17444367. SYSTEM AND METHOD FOR IMPROVING NAMED ENTITY RECOGNITION simplified abstract (Samsung Electronics Co., Ltd.)

From WikiPatents
Jump to navigation Jump to search

SYSTEM AND METHOD FOR IMPROVING NAMED ENTITY RECOGNITION

Organization Name

Samsung Electronics Co., Ltd.

Inventor(s)

Divya Neelagiri of Dublin CA (US)

Taeyeon Ki of Milpitas CA (US)

Vijendra Raj Apsingekar of San Jose CA (US)

SYSTEM AND METHOD FOR IMPROVING NAMED ENTITY RECOGNITION - A simplified explanation of the abstract

This abstract first appeared for US patent application 17444367 titled 'SYSTEM AND METHOD FOR IMPROVING NAMED ENTITY RECOGNITION

Simplified Explanation

The patent application describes a method for training a set of teacher models to transcribe audio samples and predict labeled datasets. The method involves training each teacher model to transcribe unlabeled audio samples and generate pseudo labeled datasets with multiple labels. Some of the audio samples contain named entity (NE) data, and the labels include transcribed NE labels corresponding to the NE data. The method also includes correcting the transcribed NE labels using user-specific NE textual data. The set of teacher models is then retrained based on the pseudo labeled dataset from the most accurate teacher model.

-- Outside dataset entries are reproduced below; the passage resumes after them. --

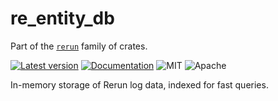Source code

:# re_entity_db

Part of the [`rerun`](https://github.com/rerun-io/rerun) family of crates.

[![Latest version](https://img.shields.io/crates/v/re_entity_db.svg)](https://crates.io/crates/re_entity_db)
[![Documentation](https://docs.rs/re_entity_db/badge.svg)](https://docs.rs/re_entity_db)
![MIT](https://img.shields.io/badge/license-MIT-blue.svg)
![Apache](https://img.shields.io/badge/license-Apache-blue.svg)

In-memory storage of Rerun log data, indexed for fast queries.

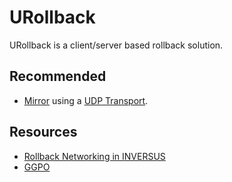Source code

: # URollback
URollback is a client/server based rollback solution.

## Recommended
* [Mirror](https://github.com/vis2k/Mirror) using a [UDP Transport](https://mirror-networking.com/docs/Transports/index.html).

## Resources
* [Rollback Networking in INVERSUS](http://blog.hypersect.com/rollback-networking-in-inversus/)
* [GGPO](https://github.com/pond3r/ggpo)
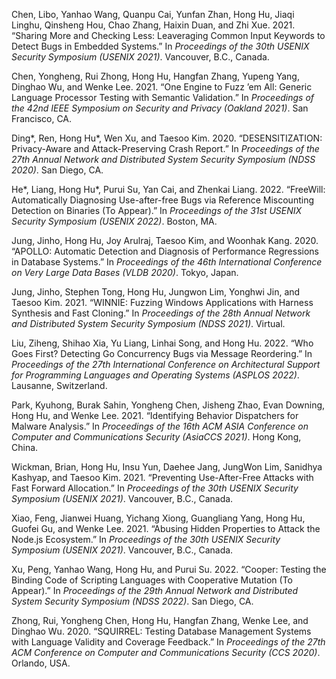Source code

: Chen, Libo, Yanhao Wang, Quanpu Cai, Yunfan Zhan, Hong Hu, Jiaqi Linghu,
Qinsheng Hou, Chao Zhang, Haixin Duan, and Zhi Xue. 2021. “<span
class="nocase">Sharing More and Checking Less: Leaveraging Common Input
Keywords to Detect Bugs in Embedded Systems</span>.” In *Proceedings of
the 30th USENIX Security Symposium (USENIX 2021)*. Vancouver, B.C.,
Canada.

Chen, Yongheng, Rui Zhong, Hong Hu, Hangfan Zhang, Yupeng Yang, Dinghao
Wu, and Wenke Lee. 2021. “<span class="nocase">One Engine to Fuzz ’em
All: Generic Language Processor Testing with Semantic
Validation</span>.” In *Proceedings of the 42nd IEEE Symposium on
Security and Privacy (Oakland 2021)*. San Francisco, CA.

Ding\*, Ren, Hong Hu\*, Wen Xu, and Taesoo Kim. 2020. “<span
class="nocase">DESENSITIZATION: Privacy-Aware and Attack-Preserving
Crash Report</span>.” In *Proceedings of the 27th Annual Network and
Distributed System Security Symposium (NDSS 2020)*. San Diego, CA.

He\*, Liang, Hong Hu\*, Purui Su, Yan Cai, and Zhenkai Liang. 2022.
“<span class="nocase">FreeWill: Automatically Diagnosing Use-after-free
Bugs via Reference Miscounting Detection on Binaries (To
Appear)</span>.” In *Proceedings of the 31st USENIX Security Symposium
(USENIX 2022)*. Boston, MA.

Jung, Jinho, Hong Hu, Joy Arulraj, Taesoo Kim, and Woonhak Kang. 2020.
“<span class="nocase">APOLLO: Automatic Detection and Diagnosis of
Performance Regressions in Database Systems</span>.” In *Proceedings of
the 46th International Conference on Very Large Data Bases (VLDB 2020)*.
Tokyo, Japan.

Jung, Jinho, Stephen Tong, Hong Hu, Jungwon Lim, Yonghwi Jin, and Taesoo
Kim. 2021. “<span class="nocase">WINNIE: Fuzzing Windows Applications
with Harness Synthesis and Fast Cloning</span>.” In *Proceedings of the
28th Annual Network and Distributed System Security Symposium (NDSS
2021)*. Virtual.

Liu, Ziheng, Shihao Xia, Yu Liang, Linhai Song, and Hong Hu. 2022.
“<span class="nocase">Who Goes First? Detecting Go Concurrency Bugs via
Message Reordering</span>.” In *Proceedings of the 27th International
Conference on Architectural Support for Programming Languages and
Operating Systems (ASPLOS 2022)*. Lausanne, Switzerland.

Park, Kyuhong, Burak Sahin, Yongheng Chen, Jisheng Zhao, Evan Downing,
Hong Hu, and Wenke Lee. 2021. “<span class="nocase">Identifying Behavior
Dispatchers for Malware Analysis</span>.” In *Proceedings of the 16th
ACM ASIA Conference on Computer and Communications Security (AsiaCCS
2021)*. Hong Kong, China.

Wickman, Brian, Hong Hu, Insu Yun, Daehee Jang, JungWon Lim, Sanidhya
Kashyap, and Taesoo Kim. 2021. “<span class="nocase">Preventing
Use-After-Free Attacks with Fast Forward Allocation</span>.” In
*Proceedings of the 30th USENIX Security Symposium (USENIX 2021)*.
Vancouver, B.C., Canada.

Xiao, Feng, Jianwei Huang, Yichang Xiong, Guangliang Yang, Hong Hu,
Guofei Gu, and Wenke Lee. 2021. “<span class="nocase">Abusing Hidden
Properties to Attack the Node.js Ecosystem</span>.” In *Proceedings of
the 30th USENIX Security Symposium (USENIX 2021)*. Vancouver, B.C.,
Canada.

Xu, Peng, Yanhao Wang, Hong Hu, and Purui Su. 2022. “<span
class="nocase">Cooper: Testing the Binding Code of Scripting Languages
with Cooperative Mutation (To Appear)</span>.” In *Proceedings of the
29th Annual Network and Distributed System Security Symposium (NDSS
2022)*. San Diego, CA.

Zhong, Rui, Yongheng Chen, Hong Hu, Hangfan Zhang, Wenke Lee, and
Dinghao Wu. 2020. “<span class="nocase">SQUIRREL: Testing Database
Management Systems with Language Validity and Coverage Feedback</span>.”
In *Proceedings of the 27th ACM Conference on Computer and
Communications Security (CCS 2020)*. Orlando, USA.
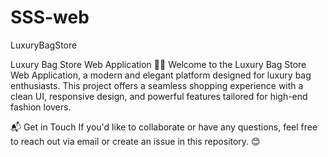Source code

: # SSS-web
 LuxuryBagStore
 
Luxury Bag Store Web Application 🌟👜
Welcome to the Luxury Bag Store Web Application, a modern and elegant platform designed for luxury bag enthusiasts. This project offers a seamless shopping experience with a clean UI, responsive design, and powerful features tailored for high-end fashion lovers.

📬 Get in Touch
If you'd like to collaborate or have any questions, feel free to reach out via email or create an issue in this repository. 😊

  • The method involves training teacher models to transcribe audio samples and predict labeled datasets.
  • Unlabeled audio samples are used to train the teacher models.
  • The teacher models generate pseudo labeled datasets with multiple labels.
  • Some of the audio samples contain named entity (NE) data.
  • The labels include transcribed NE labels corresponding to the NE data.
  • User-specific NE textual data is used to correct the transcribed NE labels.
  • The teacher models are retrained based on the pseudo labeled dataset from the most accurate teacher model.

Potential Applications

  • Speech recognition systems
  • Natural language processing applications
  • Transcription services
  • Language learning tools

Problems Solved

  • Lack of labeled audio data for training speech recognition models
  • Difficulty in transcribing named entities accurately in audio samples
  • Need for user-specific corrections in transcribed labels

Benefits

  • Improved accuracy of transcribing audio samples
  • Efficient training of speech recognition models
  • Customizable transcription based on user-specific data


Original Abstract Submitted

A method includes training a set of teacher models. Training the set of teacher models includes, for each individual teacher model of the set of teacher models, training the individual teacher model to transcribe unlabeled audio samples and predict a pseudo labeled dataset having multiple labels. At least some of the unlabeled audio samples contain named entity (NE) audio data. At least some of the labels include transcribed NE labels corresponding to the NE audio data. The method also includes correcting at least some of the transcribed NE labels using user-specific NE textual data. The method further includes retraining the set of teacher models based on the pseudo labeled dataset from a selected one of the teacher models, where the selected one of the teacher models predicts the pseudo labeled dataset more accurately than other teacher models of the set of teacher models.